*** Opening Dataset content ***
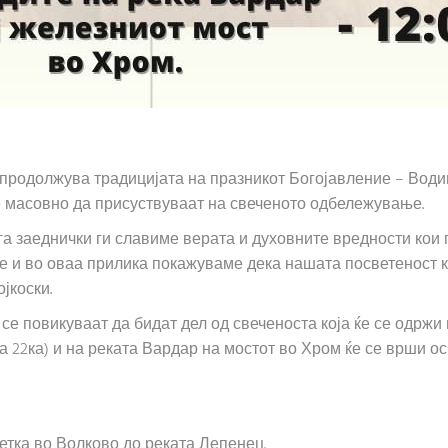
продолжува традицијата на празникот Богојавление – Водиц
те масовно да присуствуваат на свеченото одбележување.
ога заеднички ги славиме верата и духовните вредности кои 
 и во оваа прилика покажуваме дека нашата посветеност к
јкоски.
 се повикуваат да бидат дел од свеченоста која ќе се одржи
а 22ка) и на реката Вардар на мостот во Хром ќе се врши о
Петка во Волково до реката Лепенец.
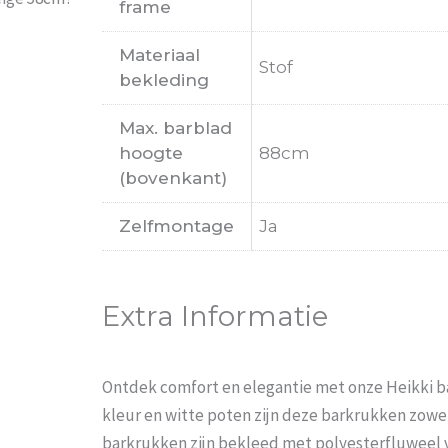
frame
Materiaal
Stof
bekleding
Max. barblad
hoogte
88cm
(bovenkant)
Zelfmontage
Ja
Extra Informatie
Ontdek comfort en elegantie met onze Heikki b
kleur en witte poten zijn deze barkrukken zowel 
barkrukken zijn bekleed met polyesterfluweel 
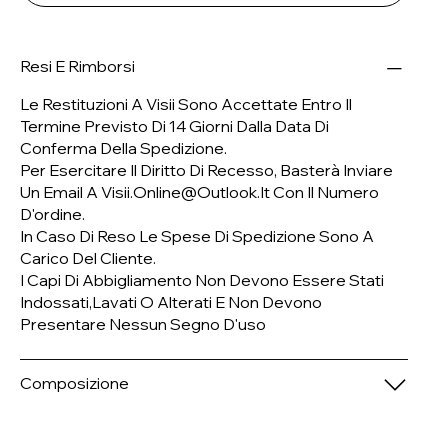
Resi E Rimborsi
Le Restituzioni A Visii Sono Accettate Entro Il
Termine Previsto Di 14 Giorni Dalla Data Di
Conferma Della Spedizione.
Per Esercitare Il Diritto Di Recesso, Basterà Inviare
Un Email A
Visii.online@outlook.it
Con Il Numero
D'ordine.
In Caso Di Reso Le Spese Di Spedizione Sono A
Carico Del Cliente.
I Capi Di Abbigliamento Non Devono Essere Stati
Indossati,lavati O Alterati E Non Devono
Presentare Nessun Segno D'uso
Composizione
*** Closing Dataset content ***
** Activity **
Return exactly the lines from the one with "и во оваа прилика" through the last line of the entries above, both ends included. No pictures may appear in the copy.

** Your response **
 и во оваа прилика покажуваме дека нашата посветеност к
јкоски.
 се повикуваат да бидат дел од свеченоста која ќе се одржи
а 22ка) и на реката Вардар на мостот во Хром ќе се врши о
Петка во Волково до реката Лепенец.
frame
Materiaal
Stof
bekleding
Max. barblad
hoogte
88cm
(bovenkant)
Zelfmontage
Ja
Extra Informatie
Ontdek comfort en elegantie met onze Heikki b
kleur en witte poten zijn deze barkrukken zowel 
barkrukken zijn bekleed met polyesterfluweel 
Resi E Rimborsi
Le Restituzioni A Visii Sono Accettate Entro Il
Termine Previsto Di 14 Giorni Dalla Data Di
Conferma Della Spedizione.
Per Esercitare Il Diritto Di Recesso, Basterà Inviare
Un Email A
Visii.online@outlook.it
Con Il Numero
D'ordine.
In Caso Di Reso Le Spese Di Spedizione Sono A
Carico Del Cliente.
I Capi Di Abbigliamento Non Devono Essere Stati
Indossati,lavati O Alterati E Non Devono
Presentare Nessun Segno D'uso
Composizione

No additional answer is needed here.